TSMC Chairman Morris Chang is many things. He's an MIT alumnus, and a Stanford PhD graduate. He's a man known for choosing his words, to which the semiconductor industry listens. As the founder of the world's biggest outsource chip manufacturer, Chang has instilled in the Taiwanese company a U.S.-like paranoia for intellectual property protection and technological secrecy.
What Chang is not, is brash or foolhardy.
So when Taiwan Semiconductor Manufacturing Co. this week signed an investment agreement with a municipal government in China -- a country notorious for IP leakage and lax enforcement of trade secrets -- you can be sure Chang didn't make the decision lightly.
At its site in Nanjing, which it expects to open by the end of 2018, TSMC will make chips using one of its most advanced production technologies. That technology, at a manufacturing scale of 16 nanometers (smaller is better), is the same as the Taiwanese company uses today in making Apple's chips for iPhones and iPads.
Admittedly, the technology will no longer be cutting edge by the time it's in use at TSMC's shiny new $3 billion factory. So why then did TSMC decide to set up shop in a country where rivals have tried, and succeeded, in stealing its secrets?
``We aim to provide closer support to customers as well as expand our business opportunities in China in step with the rapid growth of the Chinese semiconductor market over the last several years," TSMC said in Monday's statement.
That China's chip industry is growing is a truism. Consumption of semiconductors in the world's largest PC and smartphone market continues, while the country's ability to manufacture those chips has been unable to keep pace:
So, on the surface, that line about providing ``closer support to customers'' seems to make sense. Well, not really.
TSMC gets 69 percent of its revenue from North America via the industry's biggest names, including Apple, Qualcomm, Broadcom, Nvidia and even Intel. Yet, its presence in the U.S. is limited to one 20-year-old factory while most of the cool stuff is being done in Taiwan.
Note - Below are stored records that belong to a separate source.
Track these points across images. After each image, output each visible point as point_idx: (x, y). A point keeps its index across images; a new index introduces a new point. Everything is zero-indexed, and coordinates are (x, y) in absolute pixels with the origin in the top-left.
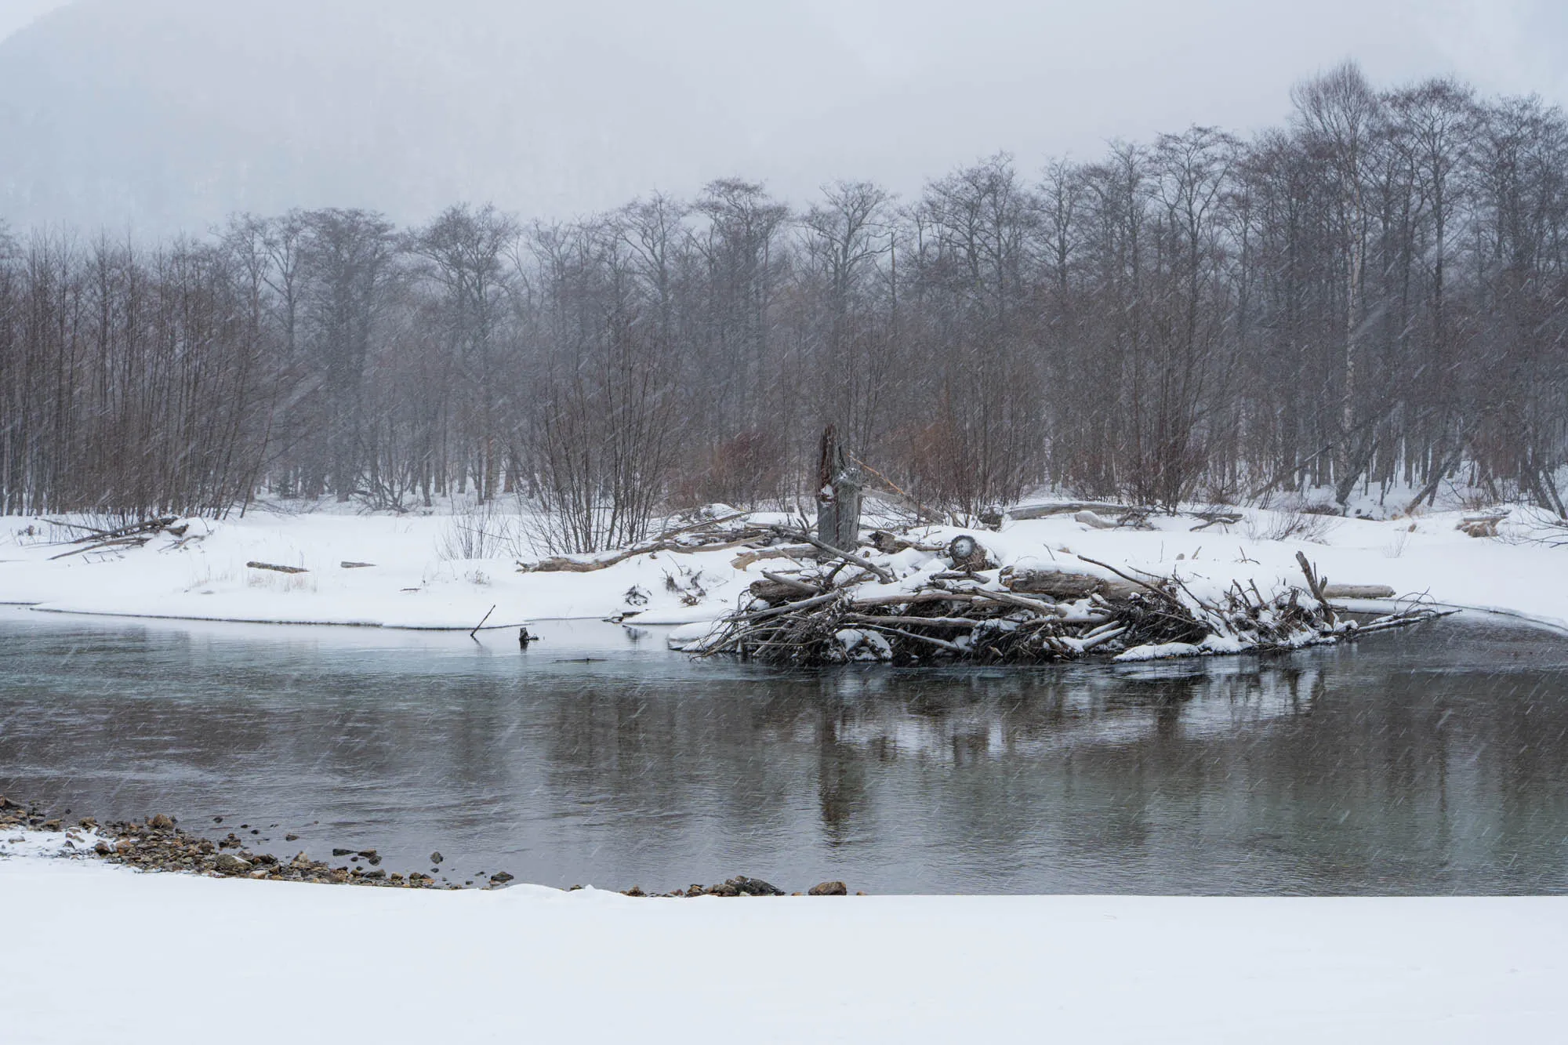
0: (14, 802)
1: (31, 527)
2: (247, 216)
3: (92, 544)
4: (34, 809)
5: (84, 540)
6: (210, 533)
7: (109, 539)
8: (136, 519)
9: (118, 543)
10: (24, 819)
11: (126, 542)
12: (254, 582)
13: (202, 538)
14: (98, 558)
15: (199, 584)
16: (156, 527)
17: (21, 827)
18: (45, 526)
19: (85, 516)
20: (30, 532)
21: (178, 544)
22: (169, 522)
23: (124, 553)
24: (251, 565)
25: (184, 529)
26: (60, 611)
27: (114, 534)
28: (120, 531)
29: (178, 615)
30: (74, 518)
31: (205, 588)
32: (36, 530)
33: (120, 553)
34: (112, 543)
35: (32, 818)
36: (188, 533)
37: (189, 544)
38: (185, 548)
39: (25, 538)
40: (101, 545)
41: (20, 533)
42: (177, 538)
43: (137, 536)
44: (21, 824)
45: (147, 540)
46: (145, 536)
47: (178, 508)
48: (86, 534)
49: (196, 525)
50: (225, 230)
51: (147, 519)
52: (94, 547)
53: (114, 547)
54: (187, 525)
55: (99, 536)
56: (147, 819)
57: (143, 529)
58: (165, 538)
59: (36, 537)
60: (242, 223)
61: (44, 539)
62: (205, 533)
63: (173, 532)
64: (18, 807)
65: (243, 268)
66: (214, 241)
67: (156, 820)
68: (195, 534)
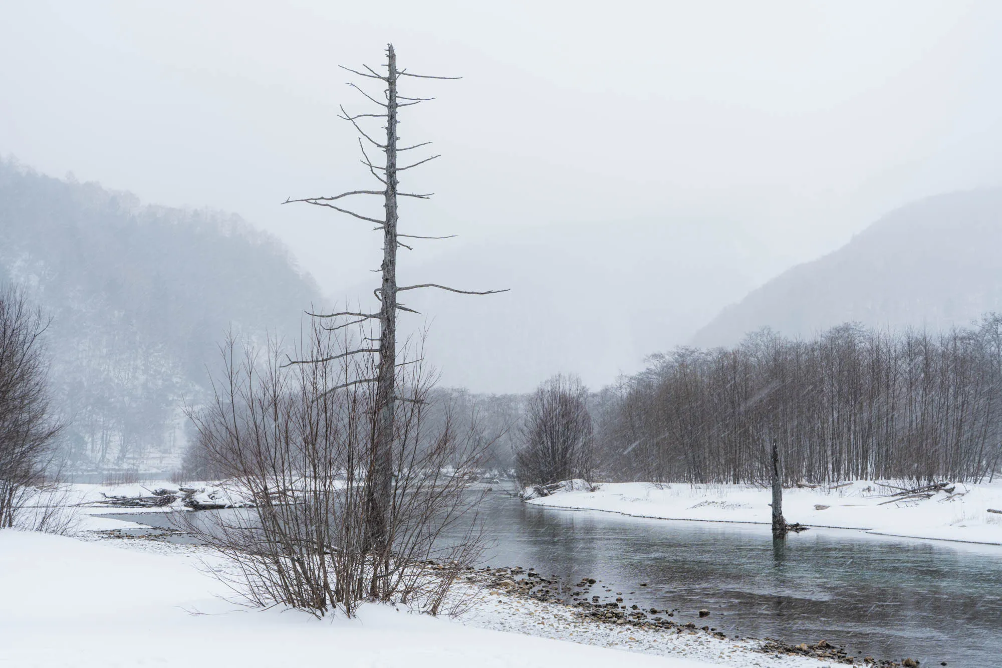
0: (831, 645)
1: (869, 487)
2: (993, 314)
3: (901, 497)
4: (842, 650)
5: (896, 495)
6: (967, 492)
7: (911, 494)
8: (926, 482)
9: (915, 496)
10: (835, 655)
11: (920, 496)
12: (989, 521)
13: (963, 495)
14: (904, 505)
15: (958, 521)
16: (937, 488)
17: (832, 660)
18: (876, 486)
19: (898, 480)
20: (869, 489)
21: (949, 498)
22: (945, 485)
23: (919, 502)
24: (989, 511)
25: (953, 489)
26: (881, 534)
27: (914, 491)
28: (917, 490)
29: (946, 539)
30: (892, 482)
31: (961, 524)
32: (872, 489)
33: (917, 502)
34: (912, 497)
35: (839, 654)
36: (955, 491)
37: (956, 498)
38: (953, 500)
39: (866, 493)
40: (906, 498)
41: (864, 490)
42: (948, 494)
43: (926, 493)
44: (832, 658)
45: (932, 495)
46: (931, 493)
47: (953, 478)
48: (899, 491)
49: (959, 487)
50: (981, 322)
51: (932, 484)
52: (902, 498)
53: (914, 499)
54: (954, 487)
55: (905, 493)
56: (902, 660)
57: (929, 488)
58: (942, 494)
59: (872, 492)
60: (990, 318)
61: (876, 493)
62: (965, 492)
63: (946, 491)
64: (833, 648)
65: (993, 343)
66: (977, 329)
67: (908, 661)
68: (959, 492)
With TSMC controlling more than half of the market, not being close to customers doesn't seem to have been a disadvantage. Indeed, with Chinese clients' contribution to sales barely budging, it's hard to make a case that there is a pressing need to be close to them.
TSMC is no Foxconn, either, so moving to China won't help costs. In fact, TSMC CFO Lora Ho admitted in January that ``the cost in China will be still higher than Taiwan'' while scale will be smaller.
The reality for TSMC is that, all things being equal, spending $3 billion on a factory in China doesn't make economic sense. Only a small portion of its Chinese clients -- who design chips to rival Qualcomm et al. -- will even have the capabilities to take advantage of TSMC's 16-nanometer technology when it does become available.
But China doesn't play equal, and TSMC has recognized this. Before it would consider a move to China, it first needed to convince the Taiwanese government to relax an arcane rule preventing local chip makers from setting up new, wholly owned factories across the Taiwan Strait. Under the old law, TSMC would have been forced to jump into bed with a local partner, something that the Taiwanese government soon realized wasn't a great idea.
What TSMC also recognized is that building a local chip industry is of critical importance to the Chinese government, so much so that it's willing to cut outsiders from the market.
``We say that with some degree of assurance from the authorities, some degree of assurance that building a plant there will indeed enhance our access to the Chinese market," Chang told investors in January. ``And reversely, not building a plant there will not enhance."
At the same investor conference, the 84-year-old also backed away from an earlier pledge to grow revenue 10 percent annually for the next few years. Not getting access to China, where growth remains relatively brisk, is a risk he can't take.
It's not only TSMC that needs access. Qualcomm is among clients facing its own troubles in China and getting its most-advanced chips made in-country would go a long way toward placating authorities there.
Chang is famous for anticipating, and meeting, the needs of his global customers, who can't risk being excluded from China either. It's not the carrot of a huge Chinese market that's prompting TSMC's $3 billion bet, but the stick of being frozen out.
This column does not necessarily reflect the opinion of Bloomberg LP and its owners.
By way of comparison, SMIC, a TSMC rival and arguably China's most-advanced contract chipmaker, has yet to get even 1 percent of its revenue from a technology TSMC first released almost five years ago.
In one of the industry's great ironies, SMIC was caught stealing TSMC secrets and ordered to pay reparations. Because SMIC lacked the cash to pay up, TSMC in 2009 became an unlikely (and unwilling) SMIC shareholder.
If TSMC wants to fill that factory, it may even need to get U.S. clients to agree to have their chips made in Nanjing, despite the risk of IP leakage.